▸ **Your objective**
Show all lines from the material that carry the word "affirming".

▸ **Input data**
▶

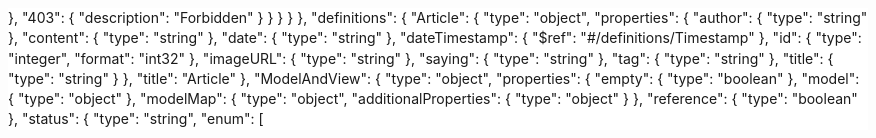 },
"403": {
"description": "Forbidden"
}
}
}
}
},
"definitions": {
"Article": {
"type": "object",
"properties": {
"author": {
"type": "string"
},
"content": {
"type": "string"
},
"date": {
"type": "string"
},
"dateTimestamp": {
"$ref": "#/definitions/Timestamp"
},
"id": {
"type": "integer",
"format": "int32"
},
"imageURL": {
"type": "string"
},
"saying": {
"type": "string"
},
"tag": {
"type": "string"
},
"title": {
"type": "string"
}
},
"title": "Article"
},
"ModelAndView": {
"type": "object",
"properties": {
"empty": {
"type": "boolean"
},
"model": {
"type": "object"
},
"modelMap": {
"type": "object",
"additionalProperties": {
"type": "object"
}
},
"reference": {
"type": "boolean"
},
"status": {
"type": "string",
"enum": [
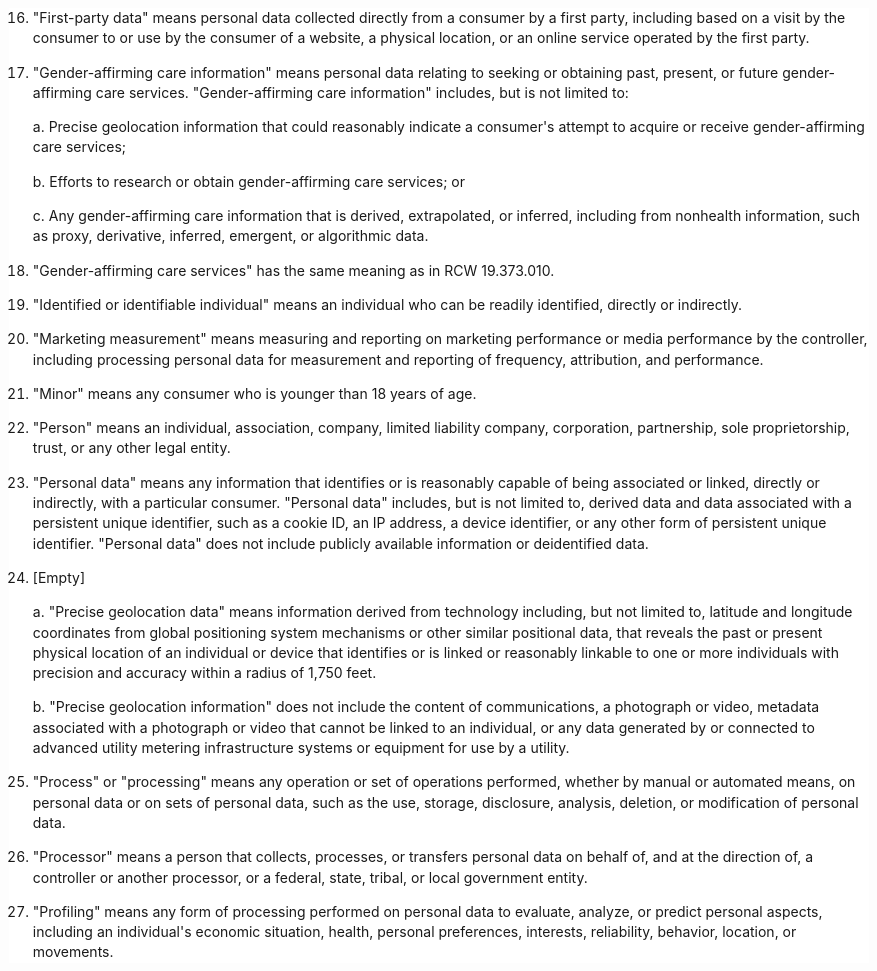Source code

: 16. "First-party data" means personal data collected directly from a consumer by a first party, including based on a visit by the consumer to or use by the consumer of a website, a physical location, or an online service operated by the first party.

17. "Gender-affirming care information" means personal data relating to seeking or obtaining past, present, or future gender-affirming care services. "Gender-affirming care information" includes, but is not limited to:

    a. Precise geolocation information that could reasonably indicate a consumer's attempt to acquire or receive gender-affirming care services;

    b. Efforts to research or obtain gender-affirming care services; or

    c. Any gender-affirming care information that is derived, extrapolated, or inferred, including from nonhealth information, such as proxy, derivative, inferred, emergent, or algorithmic data.

18. "Gender-affirming care services" has the same meaning as in RCW 19.373.010.

19. "Identified or identifiable individual" means an individual who can be readily identified, directly or indirectly.

20. "Marketing measurement" means measuring and reporting on marketing performance or media performance by the controller, including processing personal data for measurement and reporting of frequency, attribution, and performance.

21. "Minor" means any consumer who is younger than 18 years of age.

22. "Person" means an individual, association, company, limited liability company, corporation, partnership, sole proprietorship, trust, or any other legal entity.

23. "Personal data" means any information that identifies or is reasonably capable of being associated or linked, directly or indirectly, with a particular consumer. "Personal data" includes, but is not limited to, derived data and data associated with a persistent unique identifier, such as a cookie ID, an IP address, a device identifier, or any other form of persistent unique identifier. "Personal data" does not include publicly available information or deidentified data.

24. [Empty]

    a. "Precise geolocation data" means information derived from technology including, but not limited to, latitude and longitude coordinates from global positioning system mechanisms or other similar positional data, that reveals the past or present physical location of an individual or device that identifies or is linked or reasonably linkable to one or more individuals with precision and accuracy within a radius of 1,750 feet.

    b. "Precise geolocation information" does not include the content of communications, a photograph or video, metadata associated with a photograph or video that cannot be linked to an individual, or any data generated by or connected to advanced utility metering infrastructure systems or equipment for use by a utility.

25. "Process" or "processing" means any operation or set of operations performed, whether by manual or automated means, on personal data or on sets of personal data, such as the use, storage, disclosure, analysis, deletion, or modification of personal data.

26. "Processor" means a person that collects, processes, or transfers personal data on behalf of, and at the direction of, a controller or another processor, or a federal, state, tribal, or local government entity.

27. "Profiling" means any form of processing performed on personal data to evaluate, analyze, or predict personal aspects, including an individual's economic situation, health, personal preferences, interests, reliability, behavior, location, or movements.
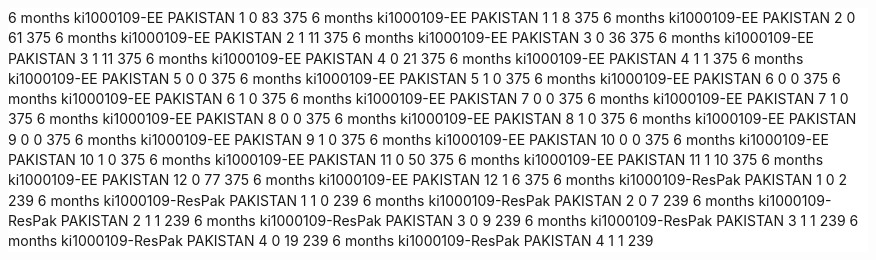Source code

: 6 months    ki1000109-EE               PAKISTAN                       1             0       83     375
6 months    ki1000109-EE               PAKISTAN                       1             1        8     375
6 months    ki1000109-EE               PAKISTAN                       2             0       61     375
6 months    ki1000109-EE               PAKISTAN                       2             1       11     375
6 months    ki1000109-EE               PAKISTAN                       3             0       36     375
6 months    ki1000109-EE               PAKISTAN                       3             1       11     375
6 months    ki1000109-EE               PAKISTAN                       4             0       21     375
6 months    ki1000109-EE               PAKISTAN                       4             1        1     375
6 months    ki1000109-EE               PAKISTAN                       5             0        0     375
6 months    ki1000109-EE               PAKISTAN                       5             1        0     375
6 months    ki1000109-EE               PAKISTAN                       6             0        0     375
6 months    ki1000109-EE               PAKISTAN                       6             1        0     375
6 months    ki1000109-EE               PAKISTAN                       7             0        0     375
6 months    ki1000109-EE               PAKISTAN                       7             1        0     375
6 months    ki1000109-EE               PAKISTAN                       8             0        0     375
6 months    ki1000109-EE               PAKISTAN                       8             1        0     375
6 months    ki1000109-EE               PAKISTAN                       9             0        0     375
6 months    ki1000109-EE               PAKISTAN                       9             1        0     375
6 months    ki1000109-EE               PAKISTAN                       10            0        0     375
6 months    ki1000109-EE               PAKISTAN                       10            1        0     375
6 months    ki1000109-EE               PAKISTAN                       11            0       50     375
6 months    ki1000109-EE               PAKISTAN                       11            1       10     375
6 months    ki1000109-EE               PAKISTAN                       12            0       77     375
6 months    ki1000109-EE               PAKISTAN                       12            1        6     375
6 months    ki1000109-ResPak           PAKISTAN                       1             0        2     239
6 months    ki1000109-ResPak           PAKISTAN                       1             1        0     239
6 months    ki1000109-ResPak           PAKISTAN                       2             0        7     239
6 months    ki1000109-ResPak           PAKISTAN                       2             1        1     239
6 months    ki1000109-ResPak           PAKISTAN                       3             0        9     239
6 months    ki1000109-ResPak           PAKISTAN                       3             1        1     239
6 months    ki1000109-ResPak           PAKISTAN                       4             0       19     239
6 months    ki1000109-ResPak           PAKISTAN                       4             1        1     239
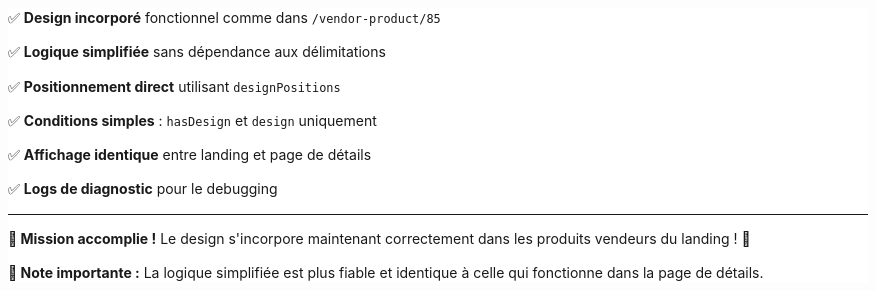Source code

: ✅ **Design incorporé** fonctionnel comme dans `/vendor-product/85`

✅ **Logique simplifiée** sans dépendance aux délimitations

✅ **Positionnement direct** utilisant `designPositions`

✅ **Conditions simples** : `hasDesign` et `design` uniquement

✅ **Affichage identique** entre landing et page de détails

✅ **Logs de diagnostic** pour le debugging

---

**🎨 Mission accomplie !** Le design s'incorpore maintenant correctement dans les produits vendeurs du landing ! 🚀

**📝 Note importante :** La logique simplifiée est plus fiable et identique à celle qui fonctionne dans la page de détails.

◀

▸ **Result**
17. "Gender-affirming care information" means personal data relating to seeking or obtaining past, present, or future gender-affirming care services. "Gender-affirming care information" includes, but is not limited to:
    a. Precise geolocation information that could reasonably indicate a consumer's attempt to acquire or receive gender-affirming care services;
    b. Efforts to research or obtain gender-affirming care services; or
    c. Any gender-affirming care information that is derived, extrapolated, or inferred, including from nonhealth information, such as proxy, derivative, inferred, emergent, or algorithmic data.
18. "Gender-affirming care services" has the same meaning as in RCW 19.373.010.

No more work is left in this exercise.